◆ EXERCISE MATERIALS:
* begin *

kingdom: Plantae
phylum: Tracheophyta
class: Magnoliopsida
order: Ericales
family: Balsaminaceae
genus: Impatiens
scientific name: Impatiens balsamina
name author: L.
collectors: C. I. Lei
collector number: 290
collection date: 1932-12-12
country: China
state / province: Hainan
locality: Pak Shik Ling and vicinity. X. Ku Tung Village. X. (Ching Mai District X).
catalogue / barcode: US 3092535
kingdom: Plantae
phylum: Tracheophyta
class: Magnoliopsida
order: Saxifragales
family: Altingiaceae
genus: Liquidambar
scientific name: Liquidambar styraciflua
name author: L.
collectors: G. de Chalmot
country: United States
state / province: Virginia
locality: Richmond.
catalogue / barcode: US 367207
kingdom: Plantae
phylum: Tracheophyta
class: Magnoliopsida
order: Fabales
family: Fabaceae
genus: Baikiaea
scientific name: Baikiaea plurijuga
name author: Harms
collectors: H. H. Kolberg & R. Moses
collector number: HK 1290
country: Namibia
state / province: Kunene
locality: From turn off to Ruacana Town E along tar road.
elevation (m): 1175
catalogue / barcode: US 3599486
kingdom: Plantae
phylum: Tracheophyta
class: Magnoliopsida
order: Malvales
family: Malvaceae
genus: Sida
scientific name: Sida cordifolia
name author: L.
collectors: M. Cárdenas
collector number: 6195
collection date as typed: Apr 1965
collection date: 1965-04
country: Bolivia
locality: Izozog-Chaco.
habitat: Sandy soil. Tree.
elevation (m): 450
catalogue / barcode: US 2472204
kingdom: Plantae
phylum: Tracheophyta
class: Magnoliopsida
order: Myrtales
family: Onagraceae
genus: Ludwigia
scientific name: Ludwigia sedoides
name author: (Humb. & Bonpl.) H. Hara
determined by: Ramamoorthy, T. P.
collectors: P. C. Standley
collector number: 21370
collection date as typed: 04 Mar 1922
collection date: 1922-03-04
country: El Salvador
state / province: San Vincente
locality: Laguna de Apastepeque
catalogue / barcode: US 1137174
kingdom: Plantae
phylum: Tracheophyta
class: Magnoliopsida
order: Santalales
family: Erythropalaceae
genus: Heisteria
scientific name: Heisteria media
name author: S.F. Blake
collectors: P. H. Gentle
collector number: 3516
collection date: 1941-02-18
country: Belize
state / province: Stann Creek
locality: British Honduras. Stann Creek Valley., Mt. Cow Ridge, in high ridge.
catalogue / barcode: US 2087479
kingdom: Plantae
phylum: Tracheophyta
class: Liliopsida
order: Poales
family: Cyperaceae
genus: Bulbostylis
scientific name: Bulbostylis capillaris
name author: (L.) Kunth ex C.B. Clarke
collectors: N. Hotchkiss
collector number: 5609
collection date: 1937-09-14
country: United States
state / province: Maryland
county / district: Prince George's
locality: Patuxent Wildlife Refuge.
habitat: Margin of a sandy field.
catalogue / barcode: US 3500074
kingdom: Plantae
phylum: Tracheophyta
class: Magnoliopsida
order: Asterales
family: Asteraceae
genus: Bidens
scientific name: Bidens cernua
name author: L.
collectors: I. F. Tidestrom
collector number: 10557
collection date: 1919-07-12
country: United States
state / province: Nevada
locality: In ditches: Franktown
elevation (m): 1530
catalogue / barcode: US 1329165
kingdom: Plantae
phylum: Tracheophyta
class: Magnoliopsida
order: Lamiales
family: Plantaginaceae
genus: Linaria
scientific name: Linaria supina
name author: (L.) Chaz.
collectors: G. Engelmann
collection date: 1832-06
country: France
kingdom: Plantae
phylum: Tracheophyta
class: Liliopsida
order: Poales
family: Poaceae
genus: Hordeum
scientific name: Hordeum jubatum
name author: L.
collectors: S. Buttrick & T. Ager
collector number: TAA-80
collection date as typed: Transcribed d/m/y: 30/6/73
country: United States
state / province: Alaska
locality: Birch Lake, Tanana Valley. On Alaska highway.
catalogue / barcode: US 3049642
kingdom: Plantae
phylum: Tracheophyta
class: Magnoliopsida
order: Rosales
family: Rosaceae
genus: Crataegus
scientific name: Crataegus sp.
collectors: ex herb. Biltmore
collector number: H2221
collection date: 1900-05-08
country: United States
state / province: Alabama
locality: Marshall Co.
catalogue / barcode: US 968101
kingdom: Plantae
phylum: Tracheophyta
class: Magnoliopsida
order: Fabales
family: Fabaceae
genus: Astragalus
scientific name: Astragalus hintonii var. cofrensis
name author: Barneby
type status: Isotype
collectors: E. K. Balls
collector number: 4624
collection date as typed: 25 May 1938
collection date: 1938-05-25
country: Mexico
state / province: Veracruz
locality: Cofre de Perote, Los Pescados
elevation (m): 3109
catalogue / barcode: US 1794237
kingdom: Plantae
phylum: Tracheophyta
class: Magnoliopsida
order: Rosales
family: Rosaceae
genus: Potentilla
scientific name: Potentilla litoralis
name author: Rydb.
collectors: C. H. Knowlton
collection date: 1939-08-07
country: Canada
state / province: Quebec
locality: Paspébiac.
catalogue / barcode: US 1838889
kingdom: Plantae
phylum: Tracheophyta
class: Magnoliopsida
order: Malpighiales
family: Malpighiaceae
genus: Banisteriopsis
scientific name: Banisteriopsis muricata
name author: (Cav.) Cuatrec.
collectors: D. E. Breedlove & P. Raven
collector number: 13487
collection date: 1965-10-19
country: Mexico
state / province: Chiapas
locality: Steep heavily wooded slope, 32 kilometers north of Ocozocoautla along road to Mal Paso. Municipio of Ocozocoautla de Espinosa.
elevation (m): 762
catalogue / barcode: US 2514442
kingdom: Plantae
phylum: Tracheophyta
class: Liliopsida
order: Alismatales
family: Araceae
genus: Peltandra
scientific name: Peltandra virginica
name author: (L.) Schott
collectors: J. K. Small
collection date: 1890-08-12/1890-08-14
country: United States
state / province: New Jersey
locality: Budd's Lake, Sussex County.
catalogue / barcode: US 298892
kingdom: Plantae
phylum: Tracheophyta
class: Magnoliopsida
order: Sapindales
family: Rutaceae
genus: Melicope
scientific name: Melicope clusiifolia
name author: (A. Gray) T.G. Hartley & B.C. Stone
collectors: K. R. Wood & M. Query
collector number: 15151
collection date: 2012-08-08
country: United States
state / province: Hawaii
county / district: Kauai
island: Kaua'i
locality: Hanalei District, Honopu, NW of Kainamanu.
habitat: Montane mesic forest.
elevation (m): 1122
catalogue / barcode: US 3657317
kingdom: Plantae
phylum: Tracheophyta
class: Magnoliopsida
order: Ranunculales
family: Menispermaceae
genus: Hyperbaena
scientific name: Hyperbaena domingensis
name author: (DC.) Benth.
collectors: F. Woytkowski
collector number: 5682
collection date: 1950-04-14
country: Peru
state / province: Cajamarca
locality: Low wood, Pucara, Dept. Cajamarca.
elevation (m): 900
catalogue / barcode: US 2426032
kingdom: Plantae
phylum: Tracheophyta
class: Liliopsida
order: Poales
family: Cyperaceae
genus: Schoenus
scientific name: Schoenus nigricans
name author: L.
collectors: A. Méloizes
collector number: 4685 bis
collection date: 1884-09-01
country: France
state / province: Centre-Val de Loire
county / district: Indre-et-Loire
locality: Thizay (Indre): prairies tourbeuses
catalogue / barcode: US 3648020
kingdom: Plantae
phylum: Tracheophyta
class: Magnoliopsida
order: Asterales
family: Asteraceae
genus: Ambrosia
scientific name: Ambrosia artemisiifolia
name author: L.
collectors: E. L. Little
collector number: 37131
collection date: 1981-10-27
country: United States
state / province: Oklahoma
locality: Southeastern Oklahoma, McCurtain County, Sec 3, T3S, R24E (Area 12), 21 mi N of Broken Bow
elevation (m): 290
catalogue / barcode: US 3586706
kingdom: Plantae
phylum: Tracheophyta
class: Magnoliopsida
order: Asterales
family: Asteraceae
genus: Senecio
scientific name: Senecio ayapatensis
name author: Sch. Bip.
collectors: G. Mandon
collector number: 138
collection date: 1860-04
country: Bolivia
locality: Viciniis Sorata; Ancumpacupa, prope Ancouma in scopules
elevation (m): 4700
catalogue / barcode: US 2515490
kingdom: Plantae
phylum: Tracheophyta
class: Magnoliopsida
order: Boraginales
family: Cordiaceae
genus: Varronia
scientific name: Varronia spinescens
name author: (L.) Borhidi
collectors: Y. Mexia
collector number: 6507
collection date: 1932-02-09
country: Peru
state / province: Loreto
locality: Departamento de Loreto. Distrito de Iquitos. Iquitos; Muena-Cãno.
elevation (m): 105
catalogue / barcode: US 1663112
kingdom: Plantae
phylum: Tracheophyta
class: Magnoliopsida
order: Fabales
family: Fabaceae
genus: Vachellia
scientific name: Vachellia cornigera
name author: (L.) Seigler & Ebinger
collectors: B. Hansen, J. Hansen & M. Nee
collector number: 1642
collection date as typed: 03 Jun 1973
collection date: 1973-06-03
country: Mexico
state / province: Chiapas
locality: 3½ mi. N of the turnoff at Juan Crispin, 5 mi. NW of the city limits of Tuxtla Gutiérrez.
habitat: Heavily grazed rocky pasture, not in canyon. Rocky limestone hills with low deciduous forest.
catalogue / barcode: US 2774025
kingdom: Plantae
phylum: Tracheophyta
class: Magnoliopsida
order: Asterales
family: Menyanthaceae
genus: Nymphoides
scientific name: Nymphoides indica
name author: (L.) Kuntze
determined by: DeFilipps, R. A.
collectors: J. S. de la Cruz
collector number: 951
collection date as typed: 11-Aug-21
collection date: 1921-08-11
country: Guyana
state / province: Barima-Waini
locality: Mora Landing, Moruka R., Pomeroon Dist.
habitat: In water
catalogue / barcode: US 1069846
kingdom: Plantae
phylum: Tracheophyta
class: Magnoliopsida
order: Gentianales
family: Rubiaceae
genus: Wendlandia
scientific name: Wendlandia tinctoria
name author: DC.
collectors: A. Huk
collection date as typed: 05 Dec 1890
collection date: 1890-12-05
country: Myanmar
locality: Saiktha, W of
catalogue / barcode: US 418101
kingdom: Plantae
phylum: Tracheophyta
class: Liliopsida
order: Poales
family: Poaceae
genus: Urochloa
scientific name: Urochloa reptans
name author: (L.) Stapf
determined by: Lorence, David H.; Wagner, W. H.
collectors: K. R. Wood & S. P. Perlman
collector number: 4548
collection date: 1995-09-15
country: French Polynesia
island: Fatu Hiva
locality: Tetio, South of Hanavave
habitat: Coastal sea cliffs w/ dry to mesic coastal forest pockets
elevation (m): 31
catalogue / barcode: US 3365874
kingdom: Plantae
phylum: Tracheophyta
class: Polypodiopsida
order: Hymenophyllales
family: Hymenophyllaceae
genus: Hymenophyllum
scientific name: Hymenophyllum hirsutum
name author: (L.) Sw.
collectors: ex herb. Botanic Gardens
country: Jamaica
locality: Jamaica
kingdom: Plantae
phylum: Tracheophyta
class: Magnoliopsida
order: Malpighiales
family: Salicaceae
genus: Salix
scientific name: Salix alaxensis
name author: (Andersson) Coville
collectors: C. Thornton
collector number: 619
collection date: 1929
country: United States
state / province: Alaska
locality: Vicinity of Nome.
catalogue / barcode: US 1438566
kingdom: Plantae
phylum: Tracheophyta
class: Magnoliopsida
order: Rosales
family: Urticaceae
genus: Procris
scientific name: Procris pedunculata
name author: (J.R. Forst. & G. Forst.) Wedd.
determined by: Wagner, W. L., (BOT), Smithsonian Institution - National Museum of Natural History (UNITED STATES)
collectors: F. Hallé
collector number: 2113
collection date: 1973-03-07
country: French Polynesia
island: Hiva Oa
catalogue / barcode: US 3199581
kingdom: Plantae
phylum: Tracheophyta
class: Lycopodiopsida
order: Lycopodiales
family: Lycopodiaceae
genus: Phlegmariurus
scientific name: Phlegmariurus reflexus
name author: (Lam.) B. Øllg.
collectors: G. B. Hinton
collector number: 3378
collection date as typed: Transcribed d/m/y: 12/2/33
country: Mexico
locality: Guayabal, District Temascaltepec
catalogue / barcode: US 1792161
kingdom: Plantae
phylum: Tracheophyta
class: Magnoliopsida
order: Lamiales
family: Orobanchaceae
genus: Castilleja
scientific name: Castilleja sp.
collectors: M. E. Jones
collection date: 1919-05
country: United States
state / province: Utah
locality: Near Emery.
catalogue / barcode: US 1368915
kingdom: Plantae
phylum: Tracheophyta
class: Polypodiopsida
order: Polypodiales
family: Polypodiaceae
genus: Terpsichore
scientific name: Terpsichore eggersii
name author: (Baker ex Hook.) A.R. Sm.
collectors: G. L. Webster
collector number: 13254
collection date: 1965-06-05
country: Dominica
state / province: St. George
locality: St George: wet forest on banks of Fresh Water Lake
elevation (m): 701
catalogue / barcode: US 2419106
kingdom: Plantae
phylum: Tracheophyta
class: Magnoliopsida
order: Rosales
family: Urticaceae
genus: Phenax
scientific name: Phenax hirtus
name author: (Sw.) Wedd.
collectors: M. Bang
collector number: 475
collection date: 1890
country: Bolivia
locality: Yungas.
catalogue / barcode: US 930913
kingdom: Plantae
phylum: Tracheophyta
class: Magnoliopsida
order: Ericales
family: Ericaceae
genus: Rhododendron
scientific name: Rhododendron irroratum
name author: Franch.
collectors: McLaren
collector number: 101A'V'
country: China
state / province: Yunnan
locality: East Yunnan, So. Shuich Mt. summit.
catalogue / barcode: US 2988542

* end *

◆ SET TASK: Retype the listing above, starting at the line that contains "scientific name: Potentilla litoralis" and ending at the line that contains "island: Kaua'i", both included.

◆ TASK RESULT:
scientific name: Potentilla litoralis
name author: Rydb.
collectors: C. H. Knowlton
collection date: 1939-08-07
country: Canada
state / province: Quebec
locality: Paspébiac.
catalogue / barcode: US 1838889
kingdom: Plantae
phylum: Tracheophyta
class: Magnoliopsida
order: Malpighiales
family: Malpighiaceae
genus: Banisteriopsis
scientific name: Banisteriopsis muricata
name author: (Cav.) Cuatrec.
collectors: D. E. Breedlove & P. Raven
collector number: 13487
collection date: 1965-10-19
country: Mexico
state / province: Chiapas
locality: Steep heavily wooded slope, 32 kilometers north of Ocozocoautla along road to Mal Paso. Municipio of Ocozocoautla de Espinosa.
elevation (m): 762
catalogue / barcode: US 2514442
kingdom: Plantae
phylum: Tracheophyta
class: Liliopsida
order: Alismatales
family: Araceae
genus: Peltandra
scientific name: Peltandra virginica
name author: (L.) Schott
collectors: J. K. Small
collection date: 1890-08-12/1890-08-14
country: United States
state / province: New Jersey
locality: Budd's Lake, Sussex County.
catalogue / barcode: US 298892
kingdom: Plantae
phylum: Tracheophyta
class: Magnoliopsida
order: Sapindales
family: Rutaceae
genus: Melicope
scientific name: Melicope clusiifolia
name author: (A. Gray) T.G. Hartley & B.C. Stone
collectors: K. R. Wood & M. Query
collector number: 15151
collection date: 2012-08-08
country: United States
state / province: Hawaii
county / district: Kauai
island: Kaua'i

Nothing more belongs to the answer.